On Sunday, the CDC issued a recommendation that all events of 50-plus people be canceled or postponed for at least the next eight weeks. Given that two baseball teams alone eclipse that 50-person plateau, there is almost no way the season will begin prior to that eight-week mark.

Additionally, the recommended eight-week period does not account for any time to ramp up to regular season intensity. Players will almost certainly want some sort of abbreviated spring training after two months off, which would further push back the start of the season. If teams are to return to action right at the eight-week mark (May 11), the absolute earliest the regular season would feasibly begin is June 1. Sources from other professional leagues are estimating that the best case scenario would be even later than that.

A 162-game schedule is almost certainly off the table at this point as well. The Tigers have 59 regular season games scheduled before June 1, and just 14 open dates (including the All-Star break) remaining for the rest of the season. Even if the postseason were pushed back, Major League Baseball would be hard-pressed to play a full schedule (with almost no off days) and make it through the postseason by the end of the calendar year.

An abbreviated schedule would be possible, though.

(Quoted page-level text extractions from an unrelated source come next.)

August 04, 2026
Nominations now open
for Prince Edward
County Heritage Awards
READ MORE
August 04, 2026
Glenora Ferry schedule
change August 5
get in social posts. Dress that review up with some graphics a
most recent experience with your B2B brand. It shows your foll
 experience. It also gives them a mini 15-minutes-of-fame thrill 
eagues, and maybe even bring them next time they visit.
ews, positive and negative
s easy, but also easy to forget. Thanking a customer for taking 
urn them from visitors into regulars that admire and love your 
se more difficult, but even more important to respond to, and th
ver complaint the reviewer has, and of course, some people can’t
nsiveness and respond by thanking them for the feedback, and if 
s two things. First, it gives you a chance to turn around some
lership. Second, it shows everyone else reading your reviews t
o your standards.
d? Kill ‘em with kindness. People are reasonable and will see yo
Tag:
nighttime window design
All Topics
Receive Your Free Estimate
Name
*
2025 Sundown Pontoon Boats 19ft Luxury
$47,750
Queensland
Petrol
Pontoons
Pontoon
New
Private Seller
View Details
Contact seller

As of right now, we have no idea how the 2020 season is going to unfold. The entire schedule is in flux, with even 100 games seeming like a tall order. The college baseball season is already over, which will have huge implications on the 2020 MLB draft. Minor league seasons, development camps, and all of the other on-goings of the regular baseball year are shut down as well, and it’s anyone’s guess when things will get back to normal.